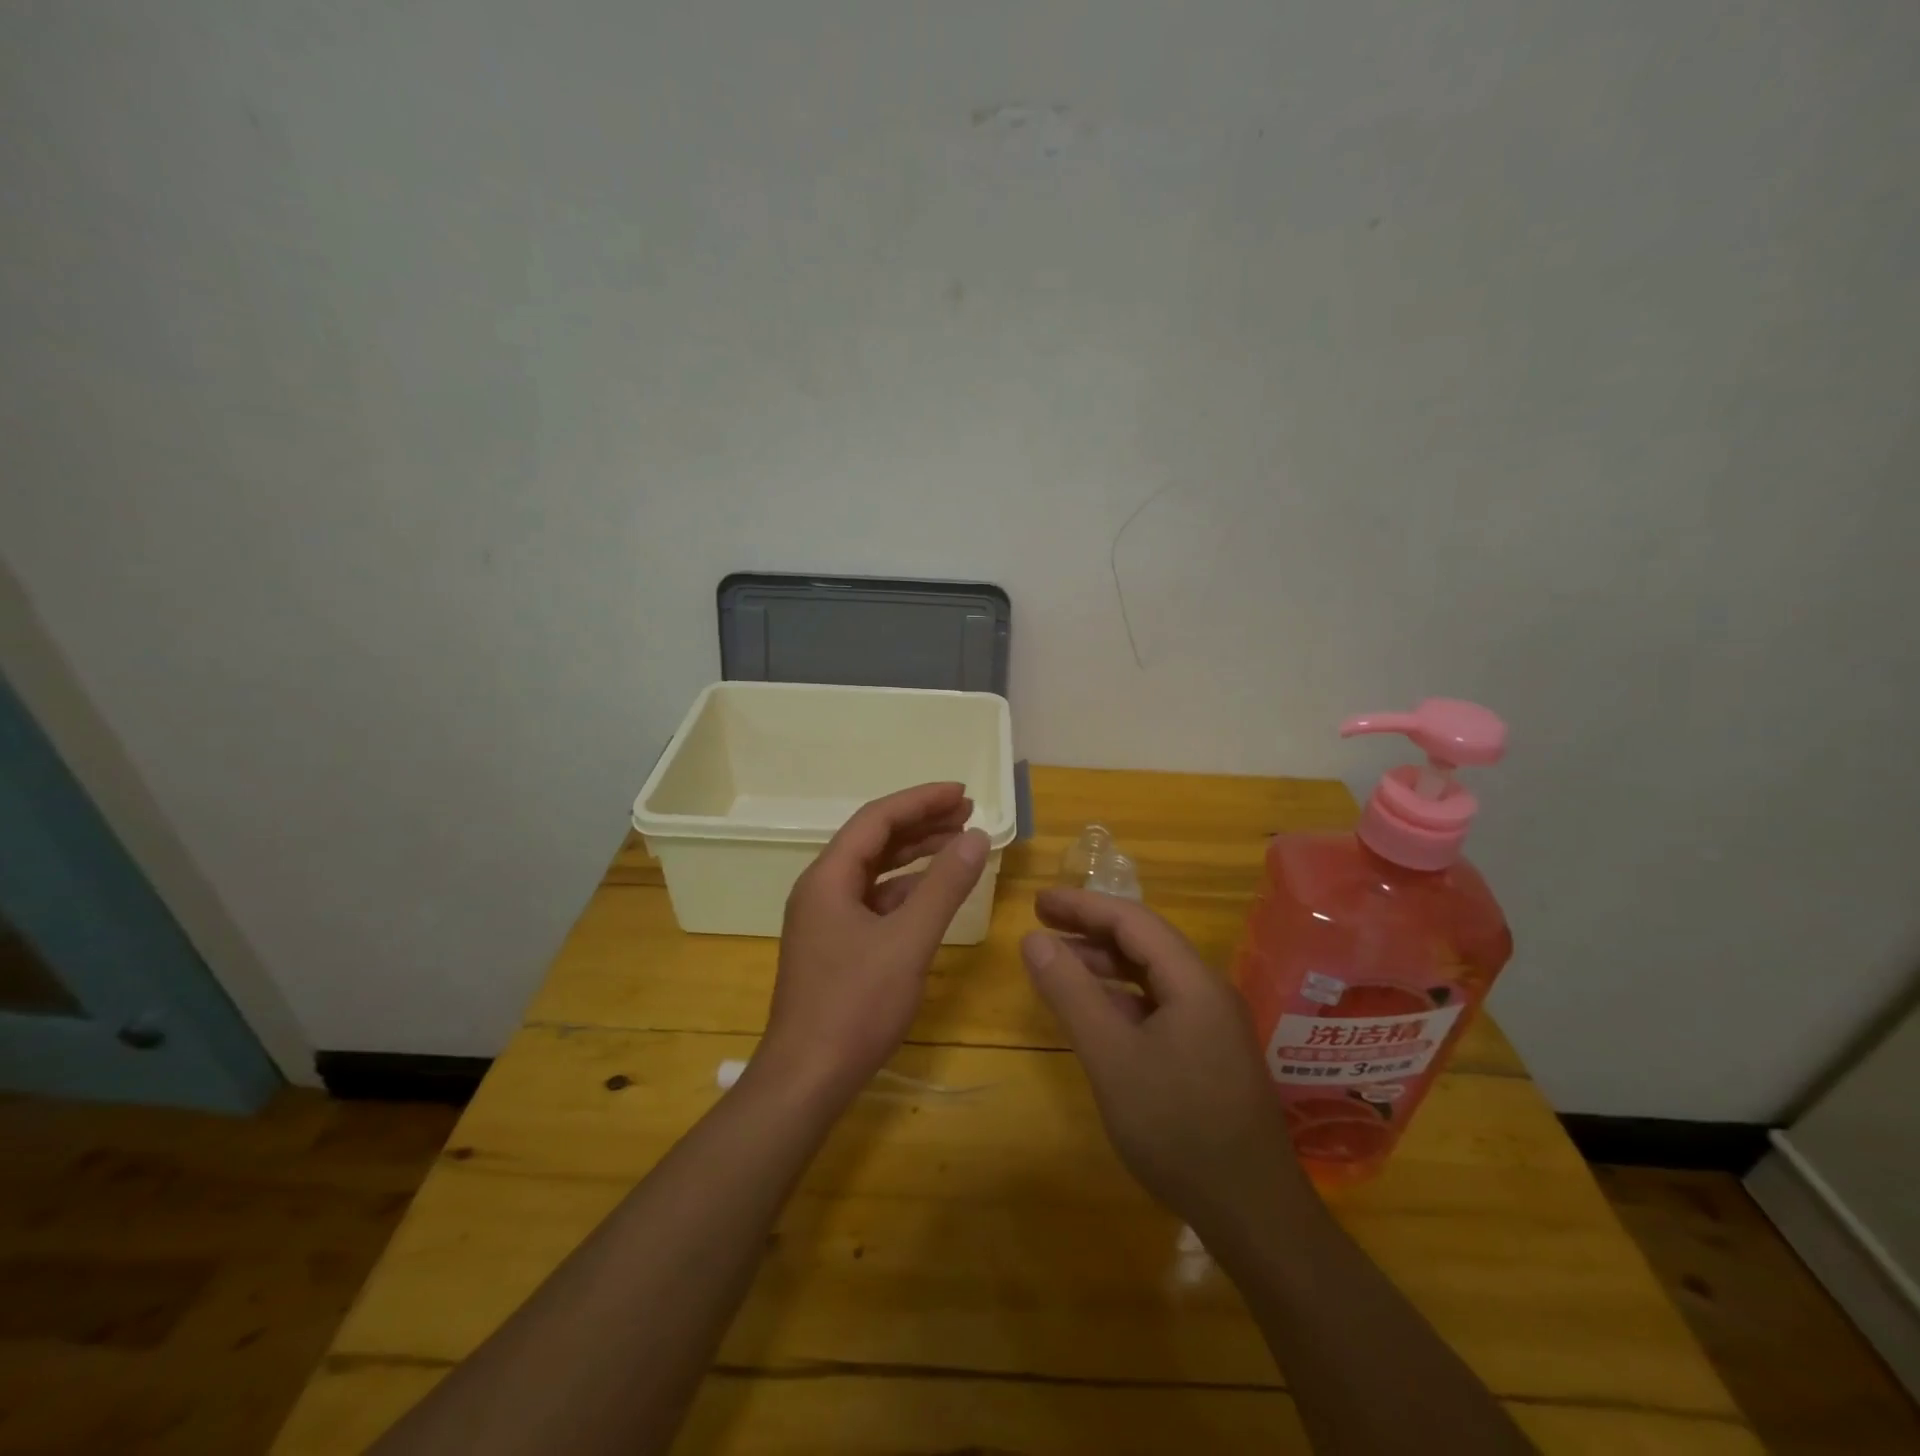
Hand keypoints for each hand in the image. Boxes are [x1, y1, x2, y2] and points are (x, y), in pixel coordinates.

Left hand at [761, 783, 989, 1100]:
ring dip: (916, 855)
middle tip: (968, 812)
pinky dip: (906, 890)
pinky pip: (875, 901)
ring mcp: (826, 919)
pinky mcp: (836, 945)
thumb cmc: (855, 1006)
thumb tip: (975, 837)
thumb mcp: (908, 942)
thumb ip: (944, 886)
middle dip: (921, 823)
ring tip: (959, 843)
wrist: (807, 1079)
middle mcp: (822, 889)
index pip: (877, 819)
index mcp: (828, 877)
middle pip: (875, 840)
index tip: (963, 792)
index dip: (921, 800)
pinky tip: (935, 893)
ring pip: (876, 871)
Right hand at [1021, 888, 1313, 1234]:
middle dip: (1091, 928)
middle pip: (1144, 942)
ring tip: (1059, 963)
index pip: (1132, 920)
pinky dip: (1121, 998)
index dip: (1082, 905)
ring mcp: (1212, 1024)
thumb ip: (1071, 993)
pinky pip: (1158, 1006)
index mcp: (1192, 981)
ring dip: (1105, 964)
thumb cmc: (1178, 1128)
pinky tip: (1096, 1013)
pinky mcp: (1209, 1053)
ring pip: (1151, 975)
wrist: (1253, 1214)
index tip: (1038, 902)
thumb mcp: (1112, 1058)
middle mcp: (1207, 991)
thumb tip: (1033, 939)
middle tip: (1042, 924)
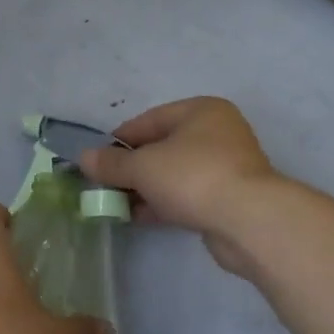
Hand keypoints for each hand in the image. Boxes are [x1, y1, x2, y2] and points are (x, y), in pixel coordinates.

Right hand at [80, 97, 280, 277]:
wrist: (250, 222)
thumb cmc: (193, 177)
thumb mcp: (143, 167)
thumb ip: (111, 164)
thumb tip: (83, 158)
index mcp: (200, 111)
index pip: (148, 120)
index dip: (118, 141)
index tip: (96, 161)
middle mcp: (217, 133)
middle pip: (162, 147)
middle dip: (131, 168)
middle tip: (105, 185)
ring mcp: (227, 167)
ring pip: (174, 173)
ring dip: (146, 188)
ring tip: (116, 204)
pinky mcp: (230, 199)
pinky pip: (188, 195)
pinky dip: (164, 203)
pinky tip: (139, 217)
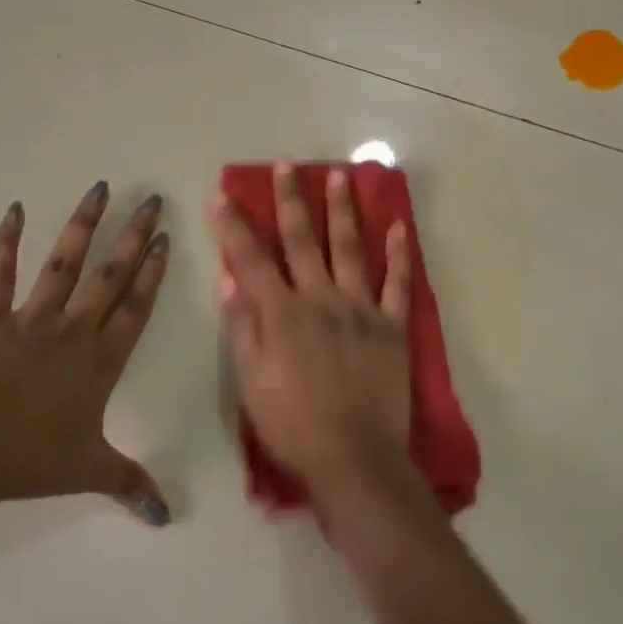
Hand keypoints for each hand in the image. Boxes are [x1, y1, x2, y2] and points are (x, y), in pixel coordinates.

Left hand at [0, 182, 171, 525]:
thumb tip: (167, 517)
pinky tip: (14, 209)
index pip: (136, 307)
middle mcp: (74, 329)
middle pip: (111, 276)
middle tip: (151, 201)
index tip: (165, 237)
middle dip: (133, 236)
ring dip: (82, 225)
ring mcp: (31, 318)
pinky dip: (5, 241)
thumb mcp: (88, 472)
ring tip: (100, 188)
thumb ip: (130, 484)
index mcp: (101, 360)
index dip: (153, 271)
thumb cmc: (28, 460)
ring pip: (64, 263)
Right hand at [206, 162, 414, 499]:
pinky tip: (399, 226)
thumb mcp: (249, 381)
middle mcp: (320, 298)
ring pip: (350, 248)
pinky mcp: (391, 326)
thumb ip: (241, 326)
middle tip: (287, 165)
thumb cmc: (292, 424)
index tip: (223, 194)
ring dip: (343, 210)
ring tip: (339, 176)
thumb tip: (231, 278)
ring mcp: (360, 309)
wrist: (354, 458)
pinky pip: (397, 284)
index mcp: (282, 312)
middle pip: (303, 240)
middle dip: (291, 200)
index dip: (234, 226)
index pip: (252, 259)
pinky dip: (399, 255)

= = = =

▶ _What this task involves_
Your task is to write out, exactly, the line that holds "index mcp: (101, 360)" and every line after it until the records end.

▶ _Output below_
index mcp: (101, 360)
index dip: (153, 271)
thumb cmc: (28, 460)
ring pip: (64, 263)
Right hand at [206, 162, 414, 499]:
pinky tip: (399, 226)
thumb mcp: (249, 381)
middle mcp: (320, 298)
ring pip: (350, 248)
pinky mcp: (391, 326)
thumb ip: (241, 326)
middle tip: (287, 165)
thumb cmc: (292, 424)
index tip: (223, 194)
ring dip: (343, 210)
ring tip: (339, 176)
thumb tip: (231, 278)
ring mcp: (360, 309)
wrist: (354, 458)
pinky pip: (397, 284)
index mcp: (282, 312)
middle pip: (303, 240)
middle dip: (291, 200)
index dip: (234, 226)
index pip: (252, 259)
pinky dip: (399, 255)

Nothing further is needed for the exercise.